Brano del documento:
▼
Omelia nella Solennità del Patrono S.Paolino da Nola (4 maggio 2001)

Senigallia, 4 maggio 2001

Se avessi ogni dono e possedessi ogni cosa, ma non avessi la carità – dice S.Paolo nella sua prima lettera ai Corinzi – non sarei nulla; allo stesso modo, aggiunge l’Apostolo, se distribuissi tutti i miei beni e addirittura se offrissi il mio corpo per essere bruciato, ma non avessi la carità, a nulla mi giova (cf. 1 Cor 12,31-13,13).

            La carità è la perfezione della vita cristiana, è la legge fondamentale della morale evangelica, è il criterio della santità. Dire carità significa dire amore. Il Santo è colui che ha la carità: è colui che ama.

            Il nostro Patrono, Paolino, è riconosciuto come Santo, perché ha avuto la carità, ha amato. Ha praticato l’amore nei vari ambienti e stati di vita in cui è venuto a trovarsi: come marito e padre, ha amato la famiglia; come monaco, sacerdote e vescovo ha amato la Chiesa; come uomo politico (magistrato, senatore, console, governatore), ha amato la “polis”, la collettività affidata alla sua giurisdizione e responsabilità.

.           Nella festa del nostro Santo Patrono, che celebriamo in quest’anno 2001 all’inizio del terzo millennio, possiamo soffermare la nostra attenzione su un aspetto particolare per il quale egli ci offre un significativo esempio. Possiamo cogliere la sua lezione di vita, concentrandoci su questa espressione: amare la città.

Amare la città, significa in primo luogo essere appassionati del bene comune, reagendo ad ogni tentazione di chiusura e di riflusso, superando ogni motivo che spinga al disinteresse e alla critica distruttiva. Se si ama la città, occorre vincere la tentazione dell’assenteismo, della delega in bianco, del disimpegno. La città riguarda la vita di tutti e di ciascuno. La città ha bisogno del contributo di ognuno, secondo le proprie capacità. Ha bisogno in particolare della partecipazione dei cittadini nei momenti in cui si devono scegliere i propri rappresentanti, coloro che direttamente avranno la responsabilità del bene comune.
▲
Elenco dati:
▼
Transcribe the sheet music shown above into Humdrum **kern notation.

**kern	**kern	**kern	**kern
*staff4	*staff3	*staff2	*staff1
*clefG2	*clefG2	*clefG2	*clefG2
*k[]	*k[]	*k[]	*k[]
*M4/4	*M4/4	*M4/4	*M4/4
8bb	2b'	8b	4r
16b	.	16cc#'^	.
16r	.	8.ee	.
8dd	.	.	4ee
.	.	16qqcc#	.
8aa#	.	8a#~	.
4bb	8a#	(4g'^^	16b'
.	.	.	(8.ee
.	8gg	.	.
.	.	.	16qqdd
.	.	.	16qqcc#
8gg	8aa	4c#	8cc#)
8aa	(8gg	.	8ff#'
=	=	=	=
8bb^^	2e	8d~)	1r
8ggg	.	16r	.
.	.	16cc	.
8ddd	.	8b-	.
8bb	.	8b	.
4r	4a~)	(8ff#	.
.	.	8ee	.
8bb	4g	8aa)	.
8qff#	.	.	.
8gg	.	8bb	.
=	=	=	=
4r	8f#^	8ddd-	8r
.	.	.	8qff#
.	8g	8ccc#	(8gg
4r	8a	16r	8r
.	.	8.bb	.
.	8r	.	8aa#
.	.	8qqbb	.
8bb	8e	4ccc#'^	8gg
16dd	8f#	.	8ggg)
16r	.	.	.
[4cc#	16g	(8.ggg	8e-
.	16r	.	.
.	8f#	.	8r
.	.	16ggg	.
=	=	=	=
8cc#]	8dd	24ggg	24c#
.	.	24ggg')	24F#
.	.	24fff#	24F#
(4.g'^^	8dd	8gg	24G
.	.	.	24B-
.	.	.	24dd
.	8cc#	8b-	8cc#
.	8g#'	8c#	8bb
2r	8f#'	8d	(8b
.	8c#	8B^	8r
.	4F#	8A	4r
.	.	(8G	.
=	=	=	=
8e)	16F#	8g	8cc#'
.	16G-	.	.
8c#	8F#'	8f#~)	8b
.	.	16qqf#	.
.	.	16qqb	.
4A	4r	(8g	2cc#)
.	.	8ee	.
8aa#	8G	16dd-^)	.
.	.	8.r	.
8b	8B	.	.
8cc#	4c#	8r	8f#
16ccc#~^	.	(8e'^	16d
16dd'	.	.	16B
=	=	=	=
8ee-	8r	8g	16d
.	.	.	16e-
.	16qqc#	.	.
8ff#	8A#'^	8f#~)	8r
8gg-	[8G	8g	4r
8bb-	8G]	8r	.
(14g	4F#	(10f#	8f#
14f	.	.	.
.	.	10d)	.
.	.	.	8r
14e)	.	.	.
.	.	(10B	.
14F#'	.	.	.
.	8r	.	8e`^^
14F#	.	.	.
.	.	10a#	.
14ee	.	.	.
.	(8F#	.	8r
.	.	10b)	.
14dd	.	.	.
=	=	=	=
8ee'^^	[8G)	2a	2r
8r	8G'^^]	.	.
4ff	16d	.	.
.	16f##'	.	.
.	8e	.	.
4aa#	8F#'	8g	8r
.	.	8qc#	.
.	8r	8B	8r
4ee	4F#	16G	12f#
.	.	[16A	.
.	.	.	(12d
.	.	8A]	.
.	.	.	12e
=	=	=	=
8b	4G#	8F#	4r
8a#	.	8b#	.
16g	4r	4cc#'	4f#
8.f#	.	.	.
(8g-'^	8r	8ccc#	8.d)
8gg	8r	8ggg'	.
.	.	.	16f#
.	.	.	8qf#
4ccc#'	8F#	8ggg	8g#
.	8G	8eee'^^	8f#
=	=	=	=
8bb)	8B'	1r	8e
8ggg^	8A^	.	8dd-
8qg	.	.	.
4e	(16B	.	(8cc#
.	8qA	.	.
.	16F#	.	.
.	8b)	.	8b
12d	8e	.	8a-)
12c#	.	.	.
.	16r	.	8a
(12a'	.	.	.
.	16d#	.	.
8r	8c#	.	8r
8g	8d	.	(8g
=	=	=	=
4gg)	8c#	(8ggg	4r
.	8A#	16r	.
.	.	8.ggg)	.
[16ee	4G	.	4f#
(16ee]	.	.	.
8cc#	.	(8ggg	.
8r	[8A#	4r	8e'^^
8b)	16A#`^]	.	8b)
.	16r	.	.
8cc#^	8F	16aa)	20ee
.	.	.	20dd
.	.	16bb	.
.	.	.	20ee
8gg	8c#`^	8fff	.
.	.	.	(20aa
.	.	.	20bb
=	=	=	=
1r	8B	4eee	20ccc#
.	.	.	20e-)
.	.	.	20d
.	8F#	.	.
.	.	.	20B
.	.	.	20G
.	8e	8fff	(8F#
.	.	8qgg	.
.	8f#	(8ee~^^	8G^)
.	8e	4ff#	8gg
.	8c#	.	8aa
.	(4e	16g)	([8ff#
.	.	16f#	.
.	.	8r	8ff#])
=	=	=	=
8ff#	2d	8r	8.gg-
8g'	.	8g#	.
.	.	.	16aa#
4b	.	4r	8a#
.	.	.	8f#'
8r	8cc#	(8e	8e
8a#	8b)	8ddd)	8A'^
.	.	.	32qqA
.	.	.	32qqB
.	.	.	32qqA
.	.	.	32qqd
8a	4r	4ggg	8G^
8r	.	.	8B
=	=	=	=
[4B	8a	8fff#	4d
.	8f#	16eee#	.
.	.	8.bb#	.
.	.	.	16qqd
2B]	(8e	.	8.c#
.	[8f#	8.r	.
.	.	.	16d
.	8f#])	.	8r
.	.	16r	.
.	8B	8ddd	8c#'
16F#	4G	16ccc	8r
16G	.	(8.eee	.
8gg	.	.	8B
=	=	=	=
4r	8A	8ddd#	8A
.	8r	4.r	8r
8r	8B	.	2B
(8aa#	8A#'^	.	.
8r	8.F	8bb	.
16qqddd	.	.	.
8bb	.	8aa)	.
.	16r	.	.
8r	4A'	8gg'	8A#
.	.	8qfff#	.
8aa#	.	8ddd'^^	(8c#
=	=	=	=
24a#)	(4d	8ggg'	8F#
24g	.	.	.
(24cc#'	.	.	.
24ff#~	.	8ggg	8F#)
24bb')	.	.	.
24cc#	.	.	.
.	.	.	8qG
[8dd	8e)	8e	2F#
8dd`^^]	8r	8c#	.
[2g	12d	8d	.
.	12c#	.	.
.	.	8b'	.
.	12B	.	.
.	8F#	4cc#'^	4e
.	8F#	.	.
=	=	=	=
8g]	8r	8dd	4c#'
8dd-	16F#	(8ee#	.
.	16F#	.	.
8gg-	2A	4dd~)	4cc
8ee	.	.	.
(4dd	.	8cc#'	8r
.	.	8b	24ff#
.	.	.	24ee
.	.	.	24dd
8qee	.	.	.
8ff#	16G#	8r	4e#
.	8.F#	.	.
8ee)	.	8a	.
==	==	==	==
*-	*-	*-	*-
▲
Dettagli esercizio: Trasforma in un elenco puntato il paragrafo dell'omelia che comincia con «Il nostro Patrono, Paolino», mantenendone i fatti principali.

Soluzione:
- Paolino, il Patrono, è riconosciuto come Santo perché ha avuto la carità, cioè ha amato.
- Ha praticato l'amore nei vari ambienti e stati di vita in cui si è trovato:
  - come marito e padre ha amato la famiglia;
  - come monaco, sacerdote e vescovo ha amato la Chiesa;
  - come uomo politico (magistrato, senatore, console, governatore) ha amato la "polis", la collettività affidata alla sua giurisdizione e responsabilità.